En Tunisie, le VIH/sida est classé comme épidémie urbaine, affectant particulièrement les jeunes. Le Grand Tunis et les régions côtières totalisent 88% des cas*. La prise en charge des PVVIH se concentre donc dans cette région, où l’on ne dénombre néanmoins que quatre centres (Tunis, Sousse, Monastir, Sfax), laissant toute la partie Ouest du pays sans couverture. Les frais de transport élevés pour se rendre dans ces centres constituent un véritable frein à l’observance des patient·e·s. Par ailleurs, la majorité des services spécialisés offerts aux HSH, TS et UDI est fournie par des associations basées sur le Grand Tunis. Si le dépistage volontaire est actuellement proposé dans 25 centres de façon anonyme et gratuite, son impact reste quantitativement et qualitativement modéré, avec une moyenne de 1,18 tests/1000 habitants et une attractivité faible pour les populations clés, qui représentent moins de 10% des personnes dépistées**.

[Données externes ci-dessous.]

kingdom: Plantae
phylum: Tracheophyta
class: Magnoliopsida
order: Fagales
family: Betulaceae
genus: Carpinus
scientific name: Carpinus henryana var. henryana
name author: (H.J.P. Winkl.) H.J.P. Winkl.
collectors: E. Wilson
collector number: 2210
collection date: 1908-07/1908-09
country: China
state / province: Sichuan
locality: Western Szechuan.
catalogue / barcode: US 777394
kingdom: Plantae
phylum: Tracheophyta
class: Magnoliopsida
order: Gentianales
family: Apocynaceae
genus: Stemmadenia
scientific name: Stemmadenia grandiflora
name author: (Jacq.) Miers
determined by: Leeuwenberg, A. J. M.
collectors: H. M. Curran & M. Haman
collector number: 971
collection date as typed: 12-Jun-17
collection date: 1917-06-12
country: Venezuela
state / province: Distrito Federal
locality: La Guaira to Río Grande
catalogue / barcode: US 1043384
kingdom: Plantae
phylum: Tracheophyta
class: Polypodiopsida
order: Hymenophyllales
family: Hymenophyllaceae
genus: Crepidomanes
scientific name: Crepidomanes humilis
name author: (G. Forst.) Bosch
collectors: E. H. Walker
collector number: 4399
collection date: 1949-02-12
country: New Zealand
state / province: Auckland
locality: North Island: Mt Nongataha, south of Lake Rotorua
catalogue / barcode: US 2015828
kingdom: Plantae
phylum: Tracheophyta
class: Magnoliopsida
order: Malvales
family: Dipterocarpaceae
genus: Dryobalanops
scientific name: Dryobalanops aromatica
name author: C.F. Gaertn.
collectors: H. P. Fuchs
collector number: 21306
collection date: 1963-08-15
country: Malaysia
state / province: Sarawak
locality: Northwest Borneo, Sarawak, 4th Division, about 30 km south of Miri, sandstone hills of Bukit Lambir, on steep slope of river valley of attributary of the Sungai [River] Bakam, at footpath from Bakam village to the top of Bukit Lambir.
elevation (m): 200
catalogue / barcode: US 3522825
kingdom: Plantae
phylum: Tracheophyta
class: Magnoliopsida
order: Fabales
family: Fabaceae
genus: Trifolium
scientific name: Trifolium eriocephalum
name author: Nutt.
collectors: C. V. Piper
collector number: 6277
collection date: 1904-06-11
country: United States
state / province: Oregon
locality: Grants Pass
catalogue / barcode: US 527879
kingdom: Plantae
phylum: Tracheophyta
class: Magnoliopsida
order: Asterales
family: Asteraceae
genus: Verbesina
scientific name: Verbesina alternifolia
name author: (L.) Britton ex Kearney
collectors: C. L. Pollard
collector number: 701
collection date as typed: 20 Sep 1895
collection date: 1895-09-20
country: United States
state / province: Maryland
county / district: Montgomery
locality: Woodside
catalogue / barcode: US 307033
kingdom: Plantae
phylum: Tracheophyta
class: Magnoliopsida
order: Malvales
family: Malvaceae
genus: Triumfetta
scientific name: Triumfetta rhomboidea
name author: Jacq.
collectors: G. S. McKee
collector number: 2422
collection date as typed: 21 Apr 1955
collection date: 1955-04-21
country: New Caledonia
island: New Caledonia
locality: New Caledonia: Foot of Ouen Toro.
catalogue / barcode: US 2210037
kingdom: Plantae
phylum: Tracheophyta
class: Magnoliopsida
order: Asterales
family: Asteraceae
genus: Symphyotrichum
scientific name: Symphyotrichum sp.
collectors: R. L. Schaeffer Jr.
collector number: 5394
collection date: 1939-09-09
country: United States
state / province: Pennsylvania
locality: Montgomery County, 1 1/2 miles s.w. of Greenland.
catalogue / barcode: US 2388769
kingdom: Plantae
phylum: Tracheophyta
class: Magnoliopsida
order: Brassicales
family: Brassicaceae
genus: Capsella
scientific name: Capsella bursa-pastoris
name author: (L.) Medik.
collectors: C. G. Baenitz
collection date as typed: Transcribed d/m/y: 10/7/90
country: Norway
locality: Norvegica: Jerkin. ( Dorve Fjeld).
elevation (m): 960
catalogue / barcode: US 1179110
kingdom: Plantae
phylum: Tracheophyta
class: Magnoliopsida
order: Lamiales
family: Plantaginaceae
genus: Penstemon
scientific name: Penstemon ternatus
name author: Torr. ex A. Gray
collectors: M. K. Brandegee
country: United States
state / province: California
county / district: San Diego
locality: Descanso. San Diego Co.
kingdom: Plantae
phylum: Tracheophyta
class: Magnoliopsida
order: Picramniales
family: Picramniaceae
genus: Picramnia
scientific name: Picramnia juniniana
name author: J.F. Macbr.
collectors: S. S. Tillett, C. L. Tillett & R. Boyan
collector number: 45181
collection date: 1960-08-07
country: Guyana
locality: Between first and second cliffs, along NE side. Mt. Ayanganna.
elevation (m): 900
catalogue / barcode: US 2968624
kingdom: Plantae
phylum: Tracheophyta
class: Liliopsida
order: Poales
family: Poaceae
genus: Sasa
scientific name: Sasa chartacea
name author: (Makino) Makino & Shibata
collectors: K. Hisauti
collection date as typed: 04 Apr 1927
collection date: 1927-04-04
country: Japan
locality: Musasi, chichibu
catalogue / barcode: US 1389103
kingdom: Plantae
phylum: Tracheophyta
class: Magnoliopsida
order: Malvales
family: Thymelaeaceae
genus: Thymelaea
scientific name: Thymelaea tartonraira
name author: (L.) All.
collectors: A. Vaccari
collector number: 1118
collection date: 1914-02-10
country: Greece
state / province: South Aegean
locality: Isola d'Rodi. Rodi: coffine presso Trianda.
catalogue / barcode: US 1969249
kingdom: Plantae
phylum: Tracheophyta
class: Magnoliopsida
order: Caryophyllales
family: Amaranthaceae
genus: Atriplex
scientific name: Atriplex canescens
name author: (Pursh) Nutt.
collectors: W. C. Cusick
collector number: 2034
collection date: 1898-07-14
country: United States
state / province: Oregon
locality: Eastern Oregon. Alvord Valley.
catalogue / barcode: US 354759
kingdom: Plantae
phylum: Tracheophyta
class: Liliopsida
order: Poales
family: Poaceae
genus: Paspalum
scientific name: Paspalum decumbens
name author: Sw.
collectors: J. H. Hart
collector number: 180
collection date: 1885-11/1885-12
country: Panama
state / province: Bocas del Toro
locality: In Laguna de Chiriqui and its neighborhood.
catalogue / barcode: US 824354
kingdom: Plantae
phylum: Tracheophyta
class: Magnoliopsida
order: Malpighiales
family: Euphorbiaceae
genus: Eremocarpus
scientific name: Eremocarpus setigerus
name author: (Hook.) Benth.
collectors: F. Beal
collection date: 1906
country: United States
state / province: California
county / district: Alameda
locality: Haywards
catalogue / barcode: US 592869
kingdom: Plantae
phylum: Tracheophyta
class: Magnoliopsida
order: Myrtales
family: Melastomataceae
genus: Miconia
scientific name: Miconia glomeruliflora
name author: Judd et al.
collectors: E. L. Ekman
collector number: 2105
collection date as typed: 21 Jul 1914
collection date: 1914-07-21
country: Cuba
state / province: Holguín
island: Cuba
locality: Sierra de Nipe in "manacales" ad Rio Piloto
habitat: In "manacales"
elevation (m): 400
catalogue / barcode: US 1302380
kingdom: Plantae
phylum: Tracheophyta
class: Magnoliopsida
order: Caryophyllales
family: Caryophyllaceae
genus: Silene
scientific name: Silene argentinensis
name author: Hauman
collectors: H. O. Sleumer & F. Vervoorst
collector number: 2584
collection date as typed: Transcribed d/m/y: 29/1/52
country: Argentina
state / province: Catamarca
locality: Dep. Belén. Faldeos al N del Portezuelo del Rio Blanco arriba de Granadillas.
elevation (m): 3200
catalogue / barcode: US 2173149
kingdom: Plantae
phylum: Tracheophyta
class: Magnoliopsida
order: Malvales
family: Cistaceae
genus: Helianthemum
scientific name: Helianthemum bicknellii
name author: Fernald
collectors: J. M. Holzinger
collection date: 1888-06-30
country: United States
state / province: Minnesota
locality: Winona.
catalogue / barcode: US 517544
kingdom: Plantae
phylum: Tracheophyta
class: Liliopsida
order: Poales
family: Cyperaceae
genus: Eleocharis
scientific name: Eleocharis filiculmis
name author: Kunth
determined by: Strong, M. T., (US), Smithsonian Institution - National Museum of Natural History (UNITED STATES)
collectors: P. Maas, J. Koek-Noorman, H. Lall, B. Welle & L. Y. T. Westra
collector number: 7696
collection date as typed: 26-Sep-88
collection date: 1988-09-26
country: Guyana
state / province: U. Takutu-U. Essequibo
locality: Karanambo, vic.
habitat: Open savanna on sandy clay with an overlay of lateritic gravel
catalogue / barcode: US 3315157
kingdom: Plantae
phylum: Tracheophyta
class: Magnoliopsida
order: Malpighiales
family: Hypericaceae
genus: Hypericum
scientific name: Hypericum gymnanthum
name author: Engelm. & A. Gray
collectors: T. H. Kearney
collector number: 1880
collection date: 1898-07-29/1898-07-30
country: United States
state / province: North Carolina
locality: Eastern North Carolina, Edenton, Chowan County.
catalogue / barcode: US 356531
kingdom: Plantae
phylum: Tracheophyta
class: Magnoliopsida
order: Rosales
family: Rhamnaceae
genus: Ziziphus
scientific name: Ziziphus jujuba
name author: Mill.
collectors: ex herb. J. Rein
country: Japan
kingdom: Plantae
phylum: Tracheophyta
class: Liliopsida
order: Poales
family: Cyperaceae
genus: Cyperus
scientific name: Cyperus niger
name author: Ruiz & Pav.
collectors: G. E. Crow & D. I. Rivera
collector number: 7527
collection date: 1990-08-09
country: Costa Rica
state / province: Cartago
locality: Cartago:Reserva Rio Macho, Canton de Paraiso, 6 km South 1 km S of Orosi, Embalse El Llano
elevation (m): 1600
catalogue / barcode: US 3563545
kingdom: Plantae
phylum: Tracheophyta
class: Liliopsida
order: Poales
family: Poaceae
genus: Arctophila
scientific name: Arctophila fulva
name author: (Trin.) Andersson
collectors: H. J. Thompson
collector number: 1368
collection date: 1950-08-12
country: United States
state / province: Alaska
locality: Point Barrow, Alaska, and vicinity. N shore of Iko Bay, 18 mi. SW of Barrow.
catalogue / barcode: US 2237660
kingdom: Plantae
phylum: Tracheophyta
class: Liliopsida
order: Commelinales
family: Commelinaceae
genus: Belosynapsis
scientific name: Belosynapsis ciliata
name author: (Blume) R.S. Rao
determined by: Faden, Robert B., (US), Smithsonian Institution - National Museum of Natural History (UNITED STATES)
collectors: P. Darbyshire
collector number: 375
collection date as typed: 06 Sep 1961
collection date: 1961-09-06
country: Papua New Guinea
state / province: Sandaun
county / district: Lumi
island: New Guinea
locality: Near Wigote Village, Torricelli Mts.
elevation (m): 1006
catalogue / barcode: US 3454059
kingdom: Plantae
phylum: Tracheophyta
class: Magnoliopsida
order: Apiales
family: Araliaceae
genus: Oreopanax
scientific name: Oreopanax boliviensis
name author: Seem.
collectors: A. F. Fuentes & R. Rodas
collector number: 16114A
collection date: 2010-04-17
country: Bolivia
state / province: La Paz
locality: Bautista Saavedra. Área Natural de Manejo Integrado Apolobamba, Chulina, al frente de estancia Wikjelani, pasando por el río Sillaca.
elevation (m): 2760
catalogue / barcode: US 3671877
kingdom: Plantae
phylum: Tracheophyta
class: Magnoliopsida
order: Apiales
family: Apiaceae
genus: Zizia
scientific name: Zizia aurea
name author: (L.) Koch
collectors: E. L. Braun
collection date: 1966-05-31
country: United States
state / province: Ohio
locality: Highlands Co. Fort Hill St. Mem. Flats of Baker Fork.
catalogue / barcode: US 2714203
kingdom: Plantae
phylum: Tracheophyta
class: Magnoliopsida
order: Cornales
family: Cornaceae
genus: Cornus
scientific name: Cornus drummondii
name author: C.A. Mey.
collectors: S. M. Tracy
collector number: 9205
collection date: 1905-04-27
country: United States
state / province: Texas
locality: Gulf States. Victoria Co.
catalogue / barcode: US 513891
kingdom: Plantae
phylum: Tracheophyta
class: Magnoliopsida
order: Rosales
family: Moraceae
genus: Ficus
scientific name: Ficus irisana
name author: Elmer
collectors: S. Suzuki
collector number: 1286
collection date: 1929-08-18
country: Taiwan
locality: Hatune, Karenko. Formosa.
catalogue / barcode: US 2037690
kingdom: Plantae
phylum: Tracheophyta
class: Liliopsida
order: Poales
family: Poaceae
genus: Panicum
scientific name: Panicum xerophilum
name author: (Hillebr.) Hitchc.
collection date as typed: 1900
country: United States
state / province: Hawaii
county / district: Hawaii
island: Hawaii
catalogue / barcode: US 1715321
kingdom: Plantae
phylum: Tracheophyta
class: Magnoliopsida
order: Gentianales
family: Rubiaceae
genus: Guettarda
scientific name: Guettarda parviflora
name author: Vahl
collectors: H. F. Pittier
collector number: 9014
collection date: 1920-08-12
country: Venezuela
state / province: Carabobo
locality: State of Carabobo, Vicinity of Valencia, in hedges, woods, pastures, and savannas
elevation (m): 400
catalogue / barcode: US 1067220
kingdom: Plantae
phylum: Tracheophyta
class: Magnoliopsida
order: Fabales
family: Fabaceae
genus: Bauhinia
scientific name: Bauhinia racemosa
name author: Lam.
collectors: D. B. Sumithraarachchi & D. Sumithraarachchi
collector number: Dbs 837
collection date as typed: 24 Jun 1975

*Source : Programme FORSS – MAHJOUBI Mohamed Bilel, Rapport d’état des lieux des services disponibles en matière de lutte contre le VIH/sida en Tunisie, Juin 2019
**Source : Ibid.
Au quotidien, les populations clés font face à plusieurs obstacles socioculturels et juridiques tels que le rejet social, les expulsions du domicile familial, la stigmatisation et discrimination sur le lieu de travail ou de la part des professionnel·le·s de santé, la pénalisation, la privation des droits élémentaires. L’exemple le plus significatif est sûrement l’article 230 du Code pénal qui prévoit jusqu’à trois ans de prison pour « sodomie » entre adultes consentant·e·s. La version arabe de l’article, qui fait loi, vise l’« homosexualité féminine ou masculine ». Par ailleurs, l’interprétation large de l’article 226 bis – lequel condamne « quiconque porte publiquement atteinte aux bonnes mœurs ou à la morale publique » – est également préjudiciable aux populations clés. La discrimination et les violences physiques et/ou sexuelles dont elles sont victimes sont aujourd’hui les freins les plus importants à la prévention et à l’accès aux soins. Couplés à des ruptures de stock de matériel de prévention et de médicaments, ces obstacles rendent les populations clés tunisiennes extrêmement vulnérables au VIH.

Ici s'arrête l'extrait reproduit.